Bibliothèques : ancrer la préservation des logiciels. Entretien avec Julien Roche (président de Liber) sur le rôle des bibliothèques

An anchor in the sand tethered to a boat in the distance.

Les bibliothèques font progresser l’enseignement, la recherche et l’apprentissage en fournissant des ressources, en facilitant la découverte et en offrant des conseils spécialisés. Le code source des logiciels devenant de plus en plus central dans la recherche contemporaine, les bibliothèques doivent soutenir les chercheurs et chercheuses qui travaillent avec ces codes. Dans cette série d’entretiens, des professionnels partagent leur approche des logiciels de recherche.

Imaginez une tour de Babel, mais au lieu du chaos et de la confusion, elle symbolise la collaboration et la compréhension. Cette image apparemment paradoxale résume parfaitement la mission de la Ligue des Bibliothèques Européennes de Recherche (Liber).

L’association rassemble ainsi plus de 400 bibliothèques nationales, spécialisées et universitaires provenant de 40 pays différents. En juillet 2022, Julien Roche devient président de Liber, après en avoir été vice-président pendant quatre ans. Conservateur des bibliothèques, J. Roche est le premier professionnel français à occuper cette fonction. Il est également directeur des bibliothèques universitaires et Learning center de l’Université de Lille, où il occupe aussi les fonctions d’administrateur des données, algorithmes et codes de la recherche (ADAC).  Julien Roche nous fournit des éclairages sur les axes de travail de Liber ainsi que sur les évolutions que connaît aujourd’hui le métier de bibliothécaire.

════════

# CONSIGNES
D'après le texte fourni, combien de bibliothèques l'association Liber rassemble-t-elle, et de combien de pays proviennent-elles ?

════════

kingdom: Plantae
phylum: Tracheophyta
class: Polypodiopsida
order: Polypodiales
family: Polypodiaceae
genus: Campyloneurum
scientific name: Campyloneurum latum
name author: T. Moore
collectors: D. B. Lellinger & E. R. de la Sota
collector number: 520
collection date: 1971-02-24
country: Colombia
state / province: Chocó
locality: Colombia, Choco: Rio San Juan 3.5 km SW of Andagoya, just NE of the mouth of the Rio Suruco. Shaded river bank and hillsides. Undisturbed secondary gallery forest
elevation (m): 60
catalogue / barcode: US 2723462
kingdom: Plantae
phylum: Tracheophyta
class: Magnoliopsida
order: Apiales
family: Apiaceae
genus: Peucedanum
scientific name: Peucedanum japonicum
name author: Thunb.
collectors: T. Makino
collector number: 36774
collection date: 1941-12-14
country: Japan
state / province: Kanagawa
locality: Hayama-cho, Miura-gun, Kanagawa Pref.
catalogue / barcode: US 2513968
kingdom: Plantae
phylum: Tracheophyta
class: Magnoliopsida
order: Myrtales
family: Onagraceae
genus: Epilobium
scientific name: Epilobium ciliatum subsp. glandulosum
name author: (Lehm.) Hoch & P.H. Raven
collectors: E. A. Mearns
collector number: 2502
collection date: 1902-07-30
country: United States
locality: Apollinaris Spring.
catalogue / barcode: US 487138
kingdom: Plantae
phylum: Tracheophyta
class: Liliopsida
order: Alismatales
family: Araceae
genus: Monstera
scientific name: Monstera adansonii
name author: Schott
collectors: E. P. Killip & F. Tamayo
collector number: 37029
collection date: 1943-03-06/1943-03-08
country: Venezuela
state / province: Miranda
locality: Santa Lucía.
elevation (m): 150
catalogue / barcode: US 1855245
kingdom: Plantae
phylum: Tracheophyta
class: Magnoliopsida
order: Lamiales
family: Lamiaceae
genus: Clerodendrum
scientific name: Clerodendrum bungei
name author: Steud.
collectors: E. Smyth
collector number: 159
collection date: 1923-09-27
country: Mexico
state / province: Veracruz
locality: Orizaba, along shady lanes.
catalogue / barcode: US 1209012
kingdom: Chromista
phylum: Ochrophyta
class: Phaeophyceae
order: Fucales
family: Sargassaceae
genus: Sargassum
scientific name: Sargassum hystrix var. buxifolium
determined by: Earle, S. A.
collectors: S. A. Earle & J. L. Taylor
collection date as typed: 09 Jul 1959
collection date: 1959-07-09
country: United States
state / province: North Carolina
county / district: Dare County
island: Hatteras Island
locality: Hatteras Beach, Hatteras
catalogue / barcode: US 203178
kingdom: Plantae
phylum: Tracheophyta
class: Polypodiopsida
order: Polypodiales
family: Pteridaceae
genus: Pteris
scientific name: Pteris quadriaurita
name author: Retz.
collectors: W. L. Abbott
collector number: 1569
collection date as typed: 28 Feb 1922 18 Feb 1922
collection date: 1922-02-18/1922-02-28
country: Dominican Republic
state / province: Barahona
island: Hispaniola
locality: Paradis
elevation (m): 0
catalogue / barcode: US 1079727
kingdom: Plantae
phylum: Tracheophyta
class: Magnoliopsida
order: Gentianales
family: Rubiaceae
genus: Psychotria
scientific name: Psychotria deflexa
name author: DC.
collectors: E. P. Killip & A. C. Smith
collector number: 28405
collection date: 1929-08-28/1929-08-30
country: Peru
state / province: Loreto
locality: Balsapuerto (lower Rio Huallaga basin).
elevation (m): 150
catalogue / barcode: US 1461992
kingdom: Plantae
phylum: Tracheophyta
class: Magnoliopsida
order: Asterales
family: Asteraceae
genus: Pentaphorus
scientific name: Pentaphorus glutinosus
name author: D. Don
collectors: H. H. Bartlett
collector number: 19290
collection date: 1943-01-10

════════

# RÉPONSE RÉDIGÉE
Liber rassemble plus de 400 bibliothèques nationales, spécialisées et universitaires, qui proviennent de 40 pays différents.